These upgrades will also make use of newer and more advanced security features, thereby ensuring that the
enhanced connectivity does not come with enhanced risk. Along with this endeavour, existing substation
intelligent devices will be incorporated into the existing SCADA system to capture the real-time monitoring
data and providing this data to HOL’s Asset Management department through back office database links that
already exist. In 2010, all existing transformer oil analysis devices were connected to substation RTUs.
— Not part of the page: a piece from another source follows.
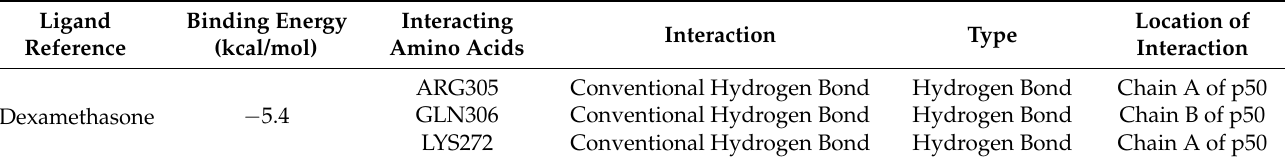
Table 5. Binding energy of reference compound dexamethasone with the p50 subunit in the NF- κ B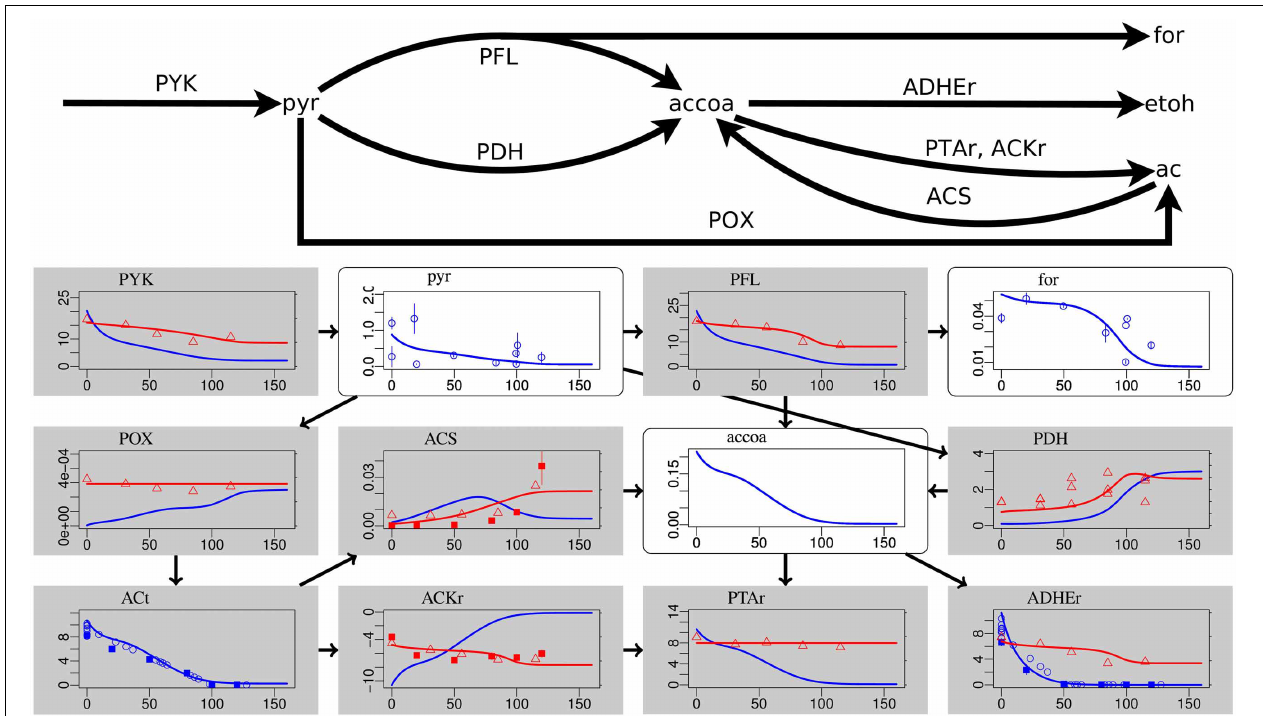
FIGURE 1 | Steady-state simulation results of the fermentation pathways in comparison to measurement data. The abscissa is aerobiosis in percent. White boxes represent metabolites. The ordinate is in nmol/g. Blue lines and circles show simulation and measurement data, respectively. The error bars show the technical standard deviation. Gray boxes represent reactions. The blue lines show the reaction flux in mmol/g/h. Blue symbols show flux data computed from the steady state concentration of extracellular concentrations. Different symbols indicate that the data were measured in different laboratories. The red lines show gene expression in arbitrary units. If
Substation automation work will be focused on the addition of online oil monitoring to aged transformers, at
a rate of 4 per year in 2012 and 2013, then decreasing to 2 per year beyond. In addition, work is planned for
continued deployment of Power Quality metering with the development of a real time link in 2014. With the
goal of reducing distribution losses a trial of closed loop line voltage control is planned to be initiated in 2014,
to enable lower operating voltage while maintaining customer voltage within the appropriate range. Another
significant benefit of the additional Power Quality metering will be the ability to capture waveform data from
system faults. This data can be processed using power quality software (PQView) in order to determine
approximate locations for faults (in conjunction with the FCI data). While there will be some additional effort
involved in calibrating this system, it is expected that it will eventually lead to a significant reduction in the
time spent investigating a fault and therefore reduce response time.